ISBN-13: 9781593082734
Publisher: Barnes & Noble
Publication date: 04/01/2006
Series: Oz Series
Pages: 928
Sales rank: 67,401
Product dimensions: 5.18(w) x 8.00(h) x 1.86(d)

Read an Excerpt

From Charles Martins Introduction to Bulfinchs Mythology

In his Preface, Bulfinch firmly sets his work within the emerging American genre of self-improvement: Other kinds of knowledge may “enlarge our possessions or . . . raise our station in society,” and there are, of course, books that will tell us how to get rich quickly and how to behave when we have amassed our pile. But, perhaps because he had seen how fortunes may disappear overnight, never to be recovered, Bulfinch puts his faith in the kind of knowledge that can make us “happier and better.” This knowledge is the knowledge of literature, but we cannot understand the literature of our time without first understanding the mythology that literature so often alludes to.

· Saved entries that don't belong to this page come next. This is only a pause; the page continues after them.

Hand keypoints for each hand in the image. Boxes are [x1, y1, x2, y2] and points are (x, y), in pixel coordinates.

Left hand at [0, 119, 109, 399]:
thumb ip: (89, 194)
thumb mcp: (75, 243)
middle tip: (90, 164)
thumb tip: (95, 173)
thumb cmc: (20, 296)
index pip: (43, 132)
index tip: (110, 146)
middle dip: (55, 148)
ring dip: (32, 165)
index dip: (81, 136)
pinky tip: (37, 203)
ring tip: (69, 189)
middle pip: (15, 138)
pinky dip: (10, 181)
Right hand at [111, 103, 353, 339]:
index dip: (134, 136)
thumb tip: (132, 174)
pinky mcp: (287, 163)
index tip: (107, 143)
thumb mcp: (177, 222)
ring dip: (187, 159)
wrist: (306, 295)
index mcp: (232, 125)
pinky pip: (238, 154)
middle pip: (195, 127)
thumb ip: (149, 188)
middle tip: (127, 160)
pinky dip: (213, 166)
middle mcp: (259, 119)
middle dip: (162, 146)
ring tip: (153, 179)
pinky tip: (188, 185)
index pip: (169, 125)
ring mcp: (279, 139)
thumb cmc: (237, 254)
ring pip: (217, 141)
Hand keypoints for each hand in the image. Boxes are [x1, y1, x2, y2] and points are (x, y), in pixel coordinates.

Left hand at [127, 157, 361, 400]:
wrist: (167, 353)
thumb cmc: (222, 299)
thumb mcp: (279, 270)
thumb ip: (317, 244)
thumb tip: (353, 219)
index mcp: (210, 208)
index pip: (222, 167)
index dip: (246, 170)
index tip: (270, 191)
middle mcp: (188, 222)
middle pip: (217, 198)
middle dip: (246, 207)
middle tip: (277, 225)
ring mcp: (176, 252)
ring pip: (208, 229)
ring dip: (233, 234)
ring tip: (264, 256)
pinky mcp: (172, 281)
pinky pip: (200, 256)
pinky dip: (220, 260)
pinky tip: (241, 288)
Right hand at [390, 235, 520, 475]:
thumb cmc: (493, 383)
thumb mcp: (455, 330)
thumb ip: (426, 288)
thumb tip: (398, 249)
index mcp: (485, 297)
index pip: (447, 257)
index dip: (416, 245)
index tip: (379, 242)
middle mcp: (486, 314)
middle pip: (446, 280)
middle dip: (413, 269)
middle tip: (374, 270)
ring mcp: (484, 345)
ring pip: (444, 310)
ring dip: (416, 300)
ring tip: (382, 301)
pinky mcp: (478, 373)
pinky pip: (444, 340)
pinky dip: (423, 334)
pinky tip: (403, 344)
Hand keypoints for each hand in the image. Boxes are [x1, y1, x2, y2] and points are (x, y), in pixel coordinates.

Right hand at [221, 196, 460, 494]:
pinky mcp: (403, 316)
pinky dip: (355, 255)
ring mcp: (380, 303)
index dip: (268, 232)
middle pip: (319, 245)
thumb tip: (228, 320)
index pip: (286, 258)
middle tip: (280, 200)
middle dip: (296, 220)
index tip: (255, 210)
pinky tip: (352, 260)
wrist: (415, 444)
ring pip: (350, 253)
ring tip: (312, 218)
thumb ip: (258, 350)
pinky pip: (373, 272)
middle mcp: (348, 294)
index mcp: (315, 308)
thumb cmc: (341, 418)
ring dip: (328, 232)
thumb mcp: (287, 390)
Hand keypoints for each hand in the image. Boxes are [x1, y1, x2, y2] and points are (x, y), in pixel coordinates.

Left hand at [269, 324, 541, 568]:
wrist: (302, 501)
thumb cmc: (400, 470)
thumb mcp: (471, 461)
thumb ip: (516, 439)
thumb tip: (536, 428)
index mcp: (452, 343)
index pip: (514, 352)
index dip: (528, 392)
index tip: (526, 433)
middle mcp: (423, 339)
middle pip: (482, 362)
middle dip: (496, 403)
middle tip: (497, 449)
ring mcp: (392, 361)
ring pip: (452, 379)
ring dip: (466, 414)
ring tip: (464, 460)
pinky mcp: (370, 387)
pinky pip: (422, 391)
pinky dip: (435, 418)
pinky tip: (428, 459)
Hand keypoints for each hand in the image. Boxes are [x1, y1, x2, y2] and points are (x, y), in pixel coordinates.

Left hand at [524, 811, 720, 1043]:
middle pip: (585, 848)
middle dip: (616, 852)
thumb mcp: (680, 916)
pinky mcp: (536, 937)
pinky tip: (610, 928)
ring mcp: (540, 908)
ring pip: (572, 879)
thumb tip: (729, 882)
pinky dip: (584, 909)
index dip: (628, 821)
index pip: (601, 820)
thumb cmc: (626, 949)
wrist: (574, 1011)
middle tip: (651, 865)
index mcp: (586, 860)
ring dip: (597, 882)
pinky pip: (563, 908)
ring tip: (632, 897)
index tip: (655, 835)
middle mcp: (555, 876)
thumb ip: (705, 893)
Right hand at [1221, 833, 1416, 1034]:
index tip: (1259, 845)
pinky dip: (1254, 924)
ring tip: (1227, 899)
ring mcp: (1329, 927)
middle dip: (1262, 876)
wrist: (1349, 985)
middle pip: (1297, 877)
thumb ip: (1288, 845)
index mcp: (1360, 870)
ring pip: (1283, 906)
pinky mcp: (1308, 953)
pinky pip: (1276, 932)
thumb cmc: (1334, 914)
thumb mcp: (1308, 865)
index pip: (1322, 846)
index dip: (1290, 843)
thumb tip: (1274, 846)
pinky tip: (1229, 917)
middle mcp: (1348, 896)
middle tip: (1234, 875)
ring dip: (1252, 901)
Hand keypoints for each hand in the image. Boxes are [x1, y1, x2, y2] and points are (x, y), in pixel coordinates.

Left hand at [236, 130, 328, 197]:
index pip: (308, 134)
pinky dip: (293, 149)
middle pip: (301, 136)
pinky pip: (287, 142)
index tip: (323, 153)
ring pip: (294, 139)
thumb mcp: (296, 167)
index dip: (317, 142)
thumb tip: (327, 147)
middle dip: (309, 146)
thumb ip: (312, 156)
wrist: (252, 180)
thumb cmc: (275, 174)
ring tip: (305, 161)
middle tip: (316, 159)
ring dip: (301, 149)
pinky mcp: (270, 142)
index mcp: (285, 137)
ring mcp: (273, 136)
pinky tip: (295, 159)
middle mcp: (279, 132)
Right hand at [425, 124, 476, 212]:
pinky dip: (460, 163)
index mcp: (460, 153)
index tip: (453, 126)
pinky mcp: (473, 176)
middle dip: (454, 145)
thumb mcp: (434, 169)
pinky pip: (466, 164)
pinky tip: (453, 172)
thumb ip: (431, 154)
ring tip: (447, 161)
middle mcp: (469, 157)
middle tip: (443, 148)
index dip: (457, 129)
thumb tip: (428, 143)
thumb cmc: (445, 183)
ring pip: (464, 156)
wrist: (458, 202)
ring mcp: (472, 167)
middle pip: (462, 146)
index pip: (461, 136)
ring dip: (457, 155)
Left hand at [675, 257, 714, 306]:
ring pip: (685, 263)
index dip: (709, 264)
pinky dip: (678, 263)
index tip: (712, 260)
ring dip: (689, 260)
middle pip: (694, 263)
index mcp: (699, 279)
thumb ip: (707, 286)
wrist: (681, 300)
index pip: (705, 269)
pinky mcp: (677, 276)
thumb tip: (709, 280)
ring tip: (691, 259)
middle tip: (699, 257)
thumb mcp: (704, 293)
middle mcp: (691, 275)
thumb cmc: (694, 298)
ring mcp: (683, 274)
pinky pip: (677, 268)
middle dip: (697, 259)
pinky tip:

How is this knowledge to be attained? Bulfinch is very certain about his audience. It does not consist of members of his own class, the privileged few who have had the benefits of a classical education and would have acquired such knowledge already or at least have the leisure and the means to acquire it. His audience has never gone with Homer to Troy; the Trojan War is new to them; and they want to know how the story comes out in the end: “Our readers will be anxious to know the fate of Helen, the fair but guilty occasion of so much slaughter.” As Bulfinch must have known, Helen is the creation of the poets who wrote about her, and different poets provided her with different fates. Americans love happy endings, so Bulfinch sees her reconciled at last with the husband she abandoned.

Bulfinch’s audience consists of those with whom he had come in contact during his long and unsuccessful career as a merchant, the self-made men and their wives, who do not want to have to choke down “only the dry facts without any of the charm of the original narrative.” They want the poetry, too, and they don’t have a whole lot of time to spend on getting it.

They want to be sure that this knowledge may be let into the parlors of their homes without creating any sort of offense “to pure taste and good morals.” Here a word must be said about Bulfinch’s prudery: His subservience to his society’s desire to pass over these offenses in silence resulted in a number of significant omissions. It is hard to see how it could be otherwise: The proper Bostonian of Bulfinch’s day, referring to a bull as Mr. Cow, would scarcely have known what to make of Queen Phaedra’s passion for the prize bull in her husband’s herd.

Bulfinch’s readers also want the assurance that this knowledge, so different from their daily experience, is worth having: “To devote study to a species of learning which relates wholly to false marvels and obsolete faiths is not to be expected of the general reader in a practical age like this. The time even of the young is claimed by so many sciences of facts and things that little can be set for spare treatises on a science of mere fancy.” It is not only the time but the energy as well. Bulfinch can sympathize with the tired businessman at the end of his long day in the office: “Thus we hope to teach mythology not as a study, but as a relaxation from study.”

This knowledge, easily acquired and promoting not only happiness but virtue as well, will allow the less privileged members of a restlessly mobile society access to the kind of lore that is the patrimony of the privileged. It is not, Bulfinch states explicitly, “for the learned, nor for the theologian, nor for the philosopher, but for the reader of English literature, of either sex, who wishes to comprehend the allusions so frequently made by public speakers, lecturers, essayists, and poets, and those which occur in polite conversation.” It is a little bit easier than it ought to be to mock Bulfinch’s tone here, but we would be seriously underestimating Bulfinch if we were to regard him as an elitist: His sentiments are as unabashed in their democratic impulse as those of Walt Whitman, in his preface to Leaves of Grass. Bulfinch wishes everyone to have access to the cultural tokens heretofore the possession of the few.